### Task objective
Nothing but an exact copy of the listing should appear in the response.
<<<<
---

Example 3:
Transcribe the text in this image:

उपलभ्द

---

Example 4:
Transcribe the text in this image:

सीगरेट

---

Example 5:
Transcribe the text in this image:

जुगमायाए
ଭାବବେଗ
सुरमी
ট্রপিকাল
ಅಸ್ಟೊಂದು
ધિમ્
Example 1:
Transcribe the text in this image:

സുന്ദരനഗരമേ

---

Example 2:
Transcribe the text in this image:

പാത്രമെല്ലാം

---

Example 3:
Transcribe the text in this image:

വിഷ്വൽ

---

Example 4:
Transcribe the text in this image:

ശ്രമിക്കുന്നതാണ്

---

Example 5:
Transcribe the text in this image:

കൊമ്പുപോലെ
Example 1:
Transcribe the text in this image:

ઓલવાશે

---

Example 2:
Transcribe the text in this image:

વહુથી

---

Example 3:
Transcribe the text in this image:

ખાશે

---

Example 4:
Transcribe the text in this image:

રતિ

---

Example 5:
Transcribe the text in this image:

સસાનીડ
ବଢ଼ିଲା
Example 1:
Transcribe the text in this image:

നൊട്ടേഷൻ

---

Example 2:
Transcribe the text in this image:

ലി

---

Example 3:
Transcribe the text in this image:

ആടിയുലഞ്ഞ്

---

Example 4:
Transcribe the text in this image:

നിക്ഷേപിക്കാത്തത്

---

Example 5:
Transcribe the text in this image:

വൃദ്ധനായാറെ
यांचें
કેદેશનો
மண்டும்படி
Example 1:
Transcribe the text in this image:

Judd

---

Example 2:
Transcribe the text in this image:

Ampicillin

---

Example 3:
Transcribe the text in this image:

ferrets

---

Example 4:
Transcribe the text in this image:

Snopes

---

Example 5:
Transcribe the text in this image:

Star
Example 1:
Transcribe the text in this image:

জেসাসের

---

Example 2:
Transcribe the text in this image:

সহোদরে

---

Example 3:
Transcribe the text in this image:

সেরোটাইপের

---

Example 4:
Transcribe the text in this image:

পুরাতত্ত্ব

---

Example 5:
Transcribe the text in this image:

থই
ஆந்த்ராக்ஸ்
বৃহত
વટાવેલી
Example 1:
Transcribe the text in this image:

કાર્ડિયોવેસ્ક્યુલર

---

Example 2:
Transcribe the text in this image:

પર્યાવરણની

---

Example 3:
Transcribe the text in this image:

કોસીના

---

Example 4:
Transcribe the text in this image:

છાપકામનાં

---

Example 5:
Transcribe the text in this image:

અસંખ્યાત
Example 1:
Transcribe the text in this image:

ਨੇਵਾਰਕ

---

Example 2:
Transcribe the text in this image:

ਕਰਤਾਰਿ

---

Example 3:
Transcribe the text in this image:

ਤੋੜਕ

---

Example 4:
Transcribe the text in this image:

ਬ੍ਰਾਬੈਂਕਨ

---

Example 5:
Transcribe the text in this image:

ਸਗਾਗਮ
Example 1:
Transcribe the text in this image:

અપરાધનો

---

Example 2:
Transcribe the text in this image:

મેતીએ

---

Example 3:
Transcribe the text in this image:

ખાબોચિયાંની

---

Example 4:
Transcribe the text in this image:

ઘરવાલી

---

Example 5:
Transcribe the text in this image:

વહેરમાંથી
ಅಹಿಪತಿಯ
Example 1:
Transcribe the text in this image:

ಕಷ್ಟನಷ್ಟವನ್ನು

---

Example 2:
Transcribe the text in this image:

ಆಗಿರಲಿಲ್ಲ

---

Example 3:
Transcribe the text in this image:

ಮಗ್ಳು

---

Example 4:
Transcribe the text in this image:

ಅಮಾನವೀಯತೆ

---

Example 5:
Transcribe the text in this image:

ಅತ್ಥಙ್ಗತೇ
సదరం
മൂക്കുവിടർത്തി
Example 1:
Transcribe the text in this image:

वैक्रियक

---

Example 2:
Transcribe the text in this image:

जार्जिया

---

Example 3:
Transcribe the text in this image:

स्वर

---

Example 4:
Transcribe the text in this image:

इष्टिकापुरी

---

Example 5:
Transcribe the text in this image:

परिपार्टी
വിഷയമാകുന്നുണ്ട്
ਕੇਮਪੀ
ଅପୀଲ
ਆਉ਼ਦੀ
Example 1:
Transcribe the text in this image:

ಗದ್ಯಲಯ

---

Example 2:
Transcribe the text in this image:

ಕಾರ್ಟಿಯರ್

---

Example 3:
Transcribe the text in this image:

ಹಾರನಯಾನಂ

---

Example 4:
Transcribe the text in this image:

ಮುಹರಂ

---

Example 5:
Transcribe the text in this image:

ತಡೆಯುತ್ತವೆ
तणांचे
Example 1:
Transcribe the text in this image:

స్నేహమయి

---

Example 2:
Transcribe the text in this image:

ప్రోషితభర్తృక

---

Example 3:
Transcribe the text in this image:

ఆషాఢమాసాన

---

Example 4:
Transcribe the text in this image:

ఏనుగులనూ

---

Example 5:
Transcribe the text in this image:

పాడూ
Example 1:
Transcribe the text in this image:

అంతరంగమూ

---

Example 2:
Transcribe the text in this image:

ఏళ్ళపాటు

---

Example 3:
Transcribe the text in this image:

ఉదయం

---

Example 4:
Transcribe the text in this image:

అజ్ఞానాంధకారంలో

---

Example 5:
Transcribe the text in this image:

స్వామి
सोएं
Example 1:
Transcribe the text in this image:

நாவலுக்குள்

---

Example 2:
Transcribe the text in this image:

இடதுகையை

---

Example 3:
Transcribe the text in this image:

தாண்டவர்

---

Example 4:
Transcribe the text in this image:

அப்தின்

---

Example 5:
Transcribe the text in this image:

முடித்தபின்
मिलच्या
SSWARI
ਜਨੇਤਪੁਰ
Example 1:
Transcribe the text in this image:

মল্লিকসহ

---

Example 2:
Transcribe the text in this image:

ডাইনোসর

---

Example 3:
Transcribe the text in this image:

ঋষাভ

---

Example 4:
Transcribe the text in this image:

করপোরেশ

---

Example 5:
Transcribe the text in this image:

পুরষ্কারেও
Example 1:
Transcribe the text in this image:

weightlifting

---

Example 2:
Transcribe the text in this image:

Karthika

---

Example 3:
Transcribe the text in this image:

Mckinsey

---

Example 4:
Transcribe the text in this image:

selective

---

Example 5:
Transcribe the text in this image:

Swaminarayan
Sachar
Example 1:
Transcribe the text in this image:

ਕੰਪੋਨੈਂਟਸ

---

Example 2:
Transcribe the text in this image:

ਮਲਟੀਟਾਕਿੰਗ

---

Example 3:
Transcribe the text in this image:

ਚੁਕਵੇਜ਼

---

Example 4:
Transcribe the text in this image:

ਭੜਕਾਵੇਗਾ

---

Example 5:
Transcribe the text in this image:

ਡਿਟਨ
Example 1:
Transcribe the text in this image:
>>>>
### Response for this exercise
---

Example 3:
Transcribe the text in this image:

उपलभ्द

---

Example 4:
Transcribe the text in this image:

सीगरेट

---

Example 5:
Transcribe the text in this image:

जुगमायाए
ଭାବବେଗ
सुरमी
ট্রপিকাল
ಅಸ್ಟೊಂದು
ધિમ્
Example 1:
Transcribe the text in this image:

സുന്ദരനഗരമേ

---

Example 2:
Transcribe the text in this image:

പാത്രമെല്ലാം

---

Example 3:
Transcribe the text in this image:

വിഷ്വൽ

---

Example 4:
Transcribe the text in this image:

ശ്രമിക്കുന്നതാണ്

---

Example 5:
Transcribe the text in this image:

കൊമ്പുപോലെ
Example 1:
Transcribe the text in this image:

ઓલવાશે

---

Example 2:
Transcribe the text in this image:

વહુથી

---

Example 3:
Transcribe the text in this image:

ખાશે

---

Example 4:
Transcribe the text in this image:

રતિ

---

Example 5:
Transcribe the text in this image:

સસાનીડ
ବଢ଼ିଲା
Example 1:
Transcribe the text in this image:

നൊട്ടേഷൻ

---

Example 2:
Transcribe the text in this image:

ലി

---

Example 3:
Transcribe the text in this image:

ആടിയുലഞ്ഞ്

---

Example 4:
Transcribe the text in this image:

നിക്ഷേപിക്കാത്തത്

---

Example 5:
Transcribe the text in this image:

വൃദ്ധനായാറെ
यांचें
કેદેશનો
மண்டும்படி
Example 1:
Transcribe the text in this image:

Judd

---

Example 2:
Transcribe the text in this image:

Ampicillin

---

Example 3:
Transcribe the text in this image:

ferrets

---

Example 4:
Transcribe the text in this image:

Snopes

---

Example 5:
Transcribe the text in this image:

Star
Example 1:
Transcribe the text in this image:

জেসাসের

---

Example 2:
Transcribe the text in this image:

সহোদরে

---

Example 3:
Transcribe the text in this image:

সেরোটাইপের

---

Example 4:
Transcribe the text in this image:

পুরাতত্ত্ব

---

Example 5:
Transcribe the text in this image:

থই
ஆந்த்ராக்ஸ்
বৃহত
વટાવેલી
Example 1:
Transcribe the text in this image:

કાર્ડિયોવેસ્ક્યુલર

---

Example 2:
Transcribe the text in this image:

પર્યાવરણની

---

Example 3:
Transcribe the text in this image:

કોસીના

---

Example 4:
Transcribe the text in this image:

છાપકામનાં

---

Example 5:
Transcribe the text in this image:

અસંખ્યાત
Example 1:
Transcribe the text in this image:

ਨੇਵਾਰਕ

---

Example 2:
Transcribe the text in this image:

ਕਰਤਾਰਿ

---

Example 3:
Transcribe the text in this image:

ਤੋੜਕ

---

Example 4:
Transcribe the text in this image:

ਬ੍ਰਾਬੈਂਕਨ

---

Example 5:
Transcribe the text in this image:

ਸਗਾਗਮ
Example 1:
Transcribe the text in this image:

અપરાધનો

---

Example 2:
Transcribe the text in this image:

મેતીએ

---

Example 3:
Transcribe the text in this image:

ખાબોચિયાંની

---

Example 4:
Transcribe the text in this image:

ઘરવાલી

---

Example 5:
Transcribe the text in this image:

વહેરમાંથી
ಅಹಿಪತಿಯ
Example 1:
Transcribe the text in this image:

ಕಷ್ಟನಷ್ಟವನ್ನು

---

Example 2:
Transcribe the text in this image:

ಆಗಿರಲಿಲ್ಲ

---

Example 3:
Transcribe the text in this image:

ಮಗ್ಳು

---

Example 4:
Transcribe the text in this image:

ಅಮಾನವೀಯತೆ

---

Example 5:
Transcribe the text in this image:

ಅತ್ಥಙ್ಗತೇ
సదరం
മൂക്കുവിടർത്തി
Example 1:
Transcribe the text in this image:

वैक्रियक

---

Example 2:
Transcribe the text in this image:

जार्जिया

---

Example 3:
Transcribe the text in this image:

स्वर

---

Example 4:
Transcribe the text in this image:

इष्टिकापुरी

---

Example 5:
Transcribe the text in this image:

परिपार्टी
വിഷയമാകുന്നുണ്ട്
ਕੇਮਪੀ
ଅପୀଲ
ਆਉ਼ਦੀ
Example 1:
Transcribe the text in this image:

ಗದ್ಯಲಯ

---

Example 2:
Transcribe the text in this image:

ಕಾರ್ಟಿಯರ್

---

Example 3:
Transcribe the text in this image:

ಹಾರನಯಾನಂ

---

Example 4:
Transcribe the text in this image:

ಮುಹರಂ

---

Example 5:
Transcribe the text in this image:

ತಡೆಯುತ್ತವೆ
तणांचे
Example 1:
Transcribe the text in this image:

స్నేహమయి

---

Example 2:
Transcribe the text in this image:

ప్రోషితభర్తృక

---

Example 3:
Transcribe the text in this image:

ఆషాఢమాసాన

---

Example 4:
Transcribe the text in this image:

ఏనుగులనూ

---

Example 5:
Transcribe the text in this image:

పాడూ
Example 1:
Transcribe the text in this image:

అంతరంగమూ

---

Example 2:
Transcribe the text in this image:

ఏళ్ళపాటు

---

Example 3:
Transcribe the text in this image:

ఉదయం

---

Example 4:
Transcribe the text in this image:

అజ్ఞానాంధకారంలో

---

Example 5:
Transcribe the text in this image:

స్వామి
सोएं
Example 1:
Transcribe the text in this image:

நாவலுக்குள்

---

Example 2:
Transcribe the text in this image:

இடதுகையை

---

Example 3:
Transcribe the text in this image:

தாண்டவர்

---

Example 4:
Transcribe the text in this image:

அப்தின்

---

Example 5:
Transcribe the text in this image:

முடித்தபின்
मिलच्या
SSWARI
ਜਨੇਤਪੁਰ
Example 1:
Transcribe the text in this image:

মল্লিকসহ

---

Example 2:
Transcribe the text in this image:

ডাইনোসর

---

Example 3:
Transcribe the text in this image:

ঋষাভ

---

Example 4:
Transcribe the text in this image:

করপোরেশ

---

Example 5:
Transcribe the text in this image:

পুরষ্কারেও
Example 1:
Transcribe the text in this image:

weightlifting

---

Example 2:
Transcribe the text in this image:

Karthika

---

Example 3:
Transcribe the text in this image:

Mckinsey

---

Example 4:
Transcribe the text in this image:

selective

---

Example 5:
Transcribe the text in this image:

Swaminarayan
Sachar
Example 1:
Transcribe the text in this image:

ਕੰਪੋਨੈਂਟਸ

---

Example 2:
Transcribe the text in this image:

ਮਲਟੀਟਾਕਿੰਗ

---

Example 3:
Transcribe the text in this image:

ਚੁਕਵੇਜ਼

---

Example 4:
Transcribe the text in this image:

ਭੜਕਾਵੇਗਾ

---

Example 5:
Transcribe the text in this image:

ਡਿਟਨ
Example 1:
Transcribe the text in this image:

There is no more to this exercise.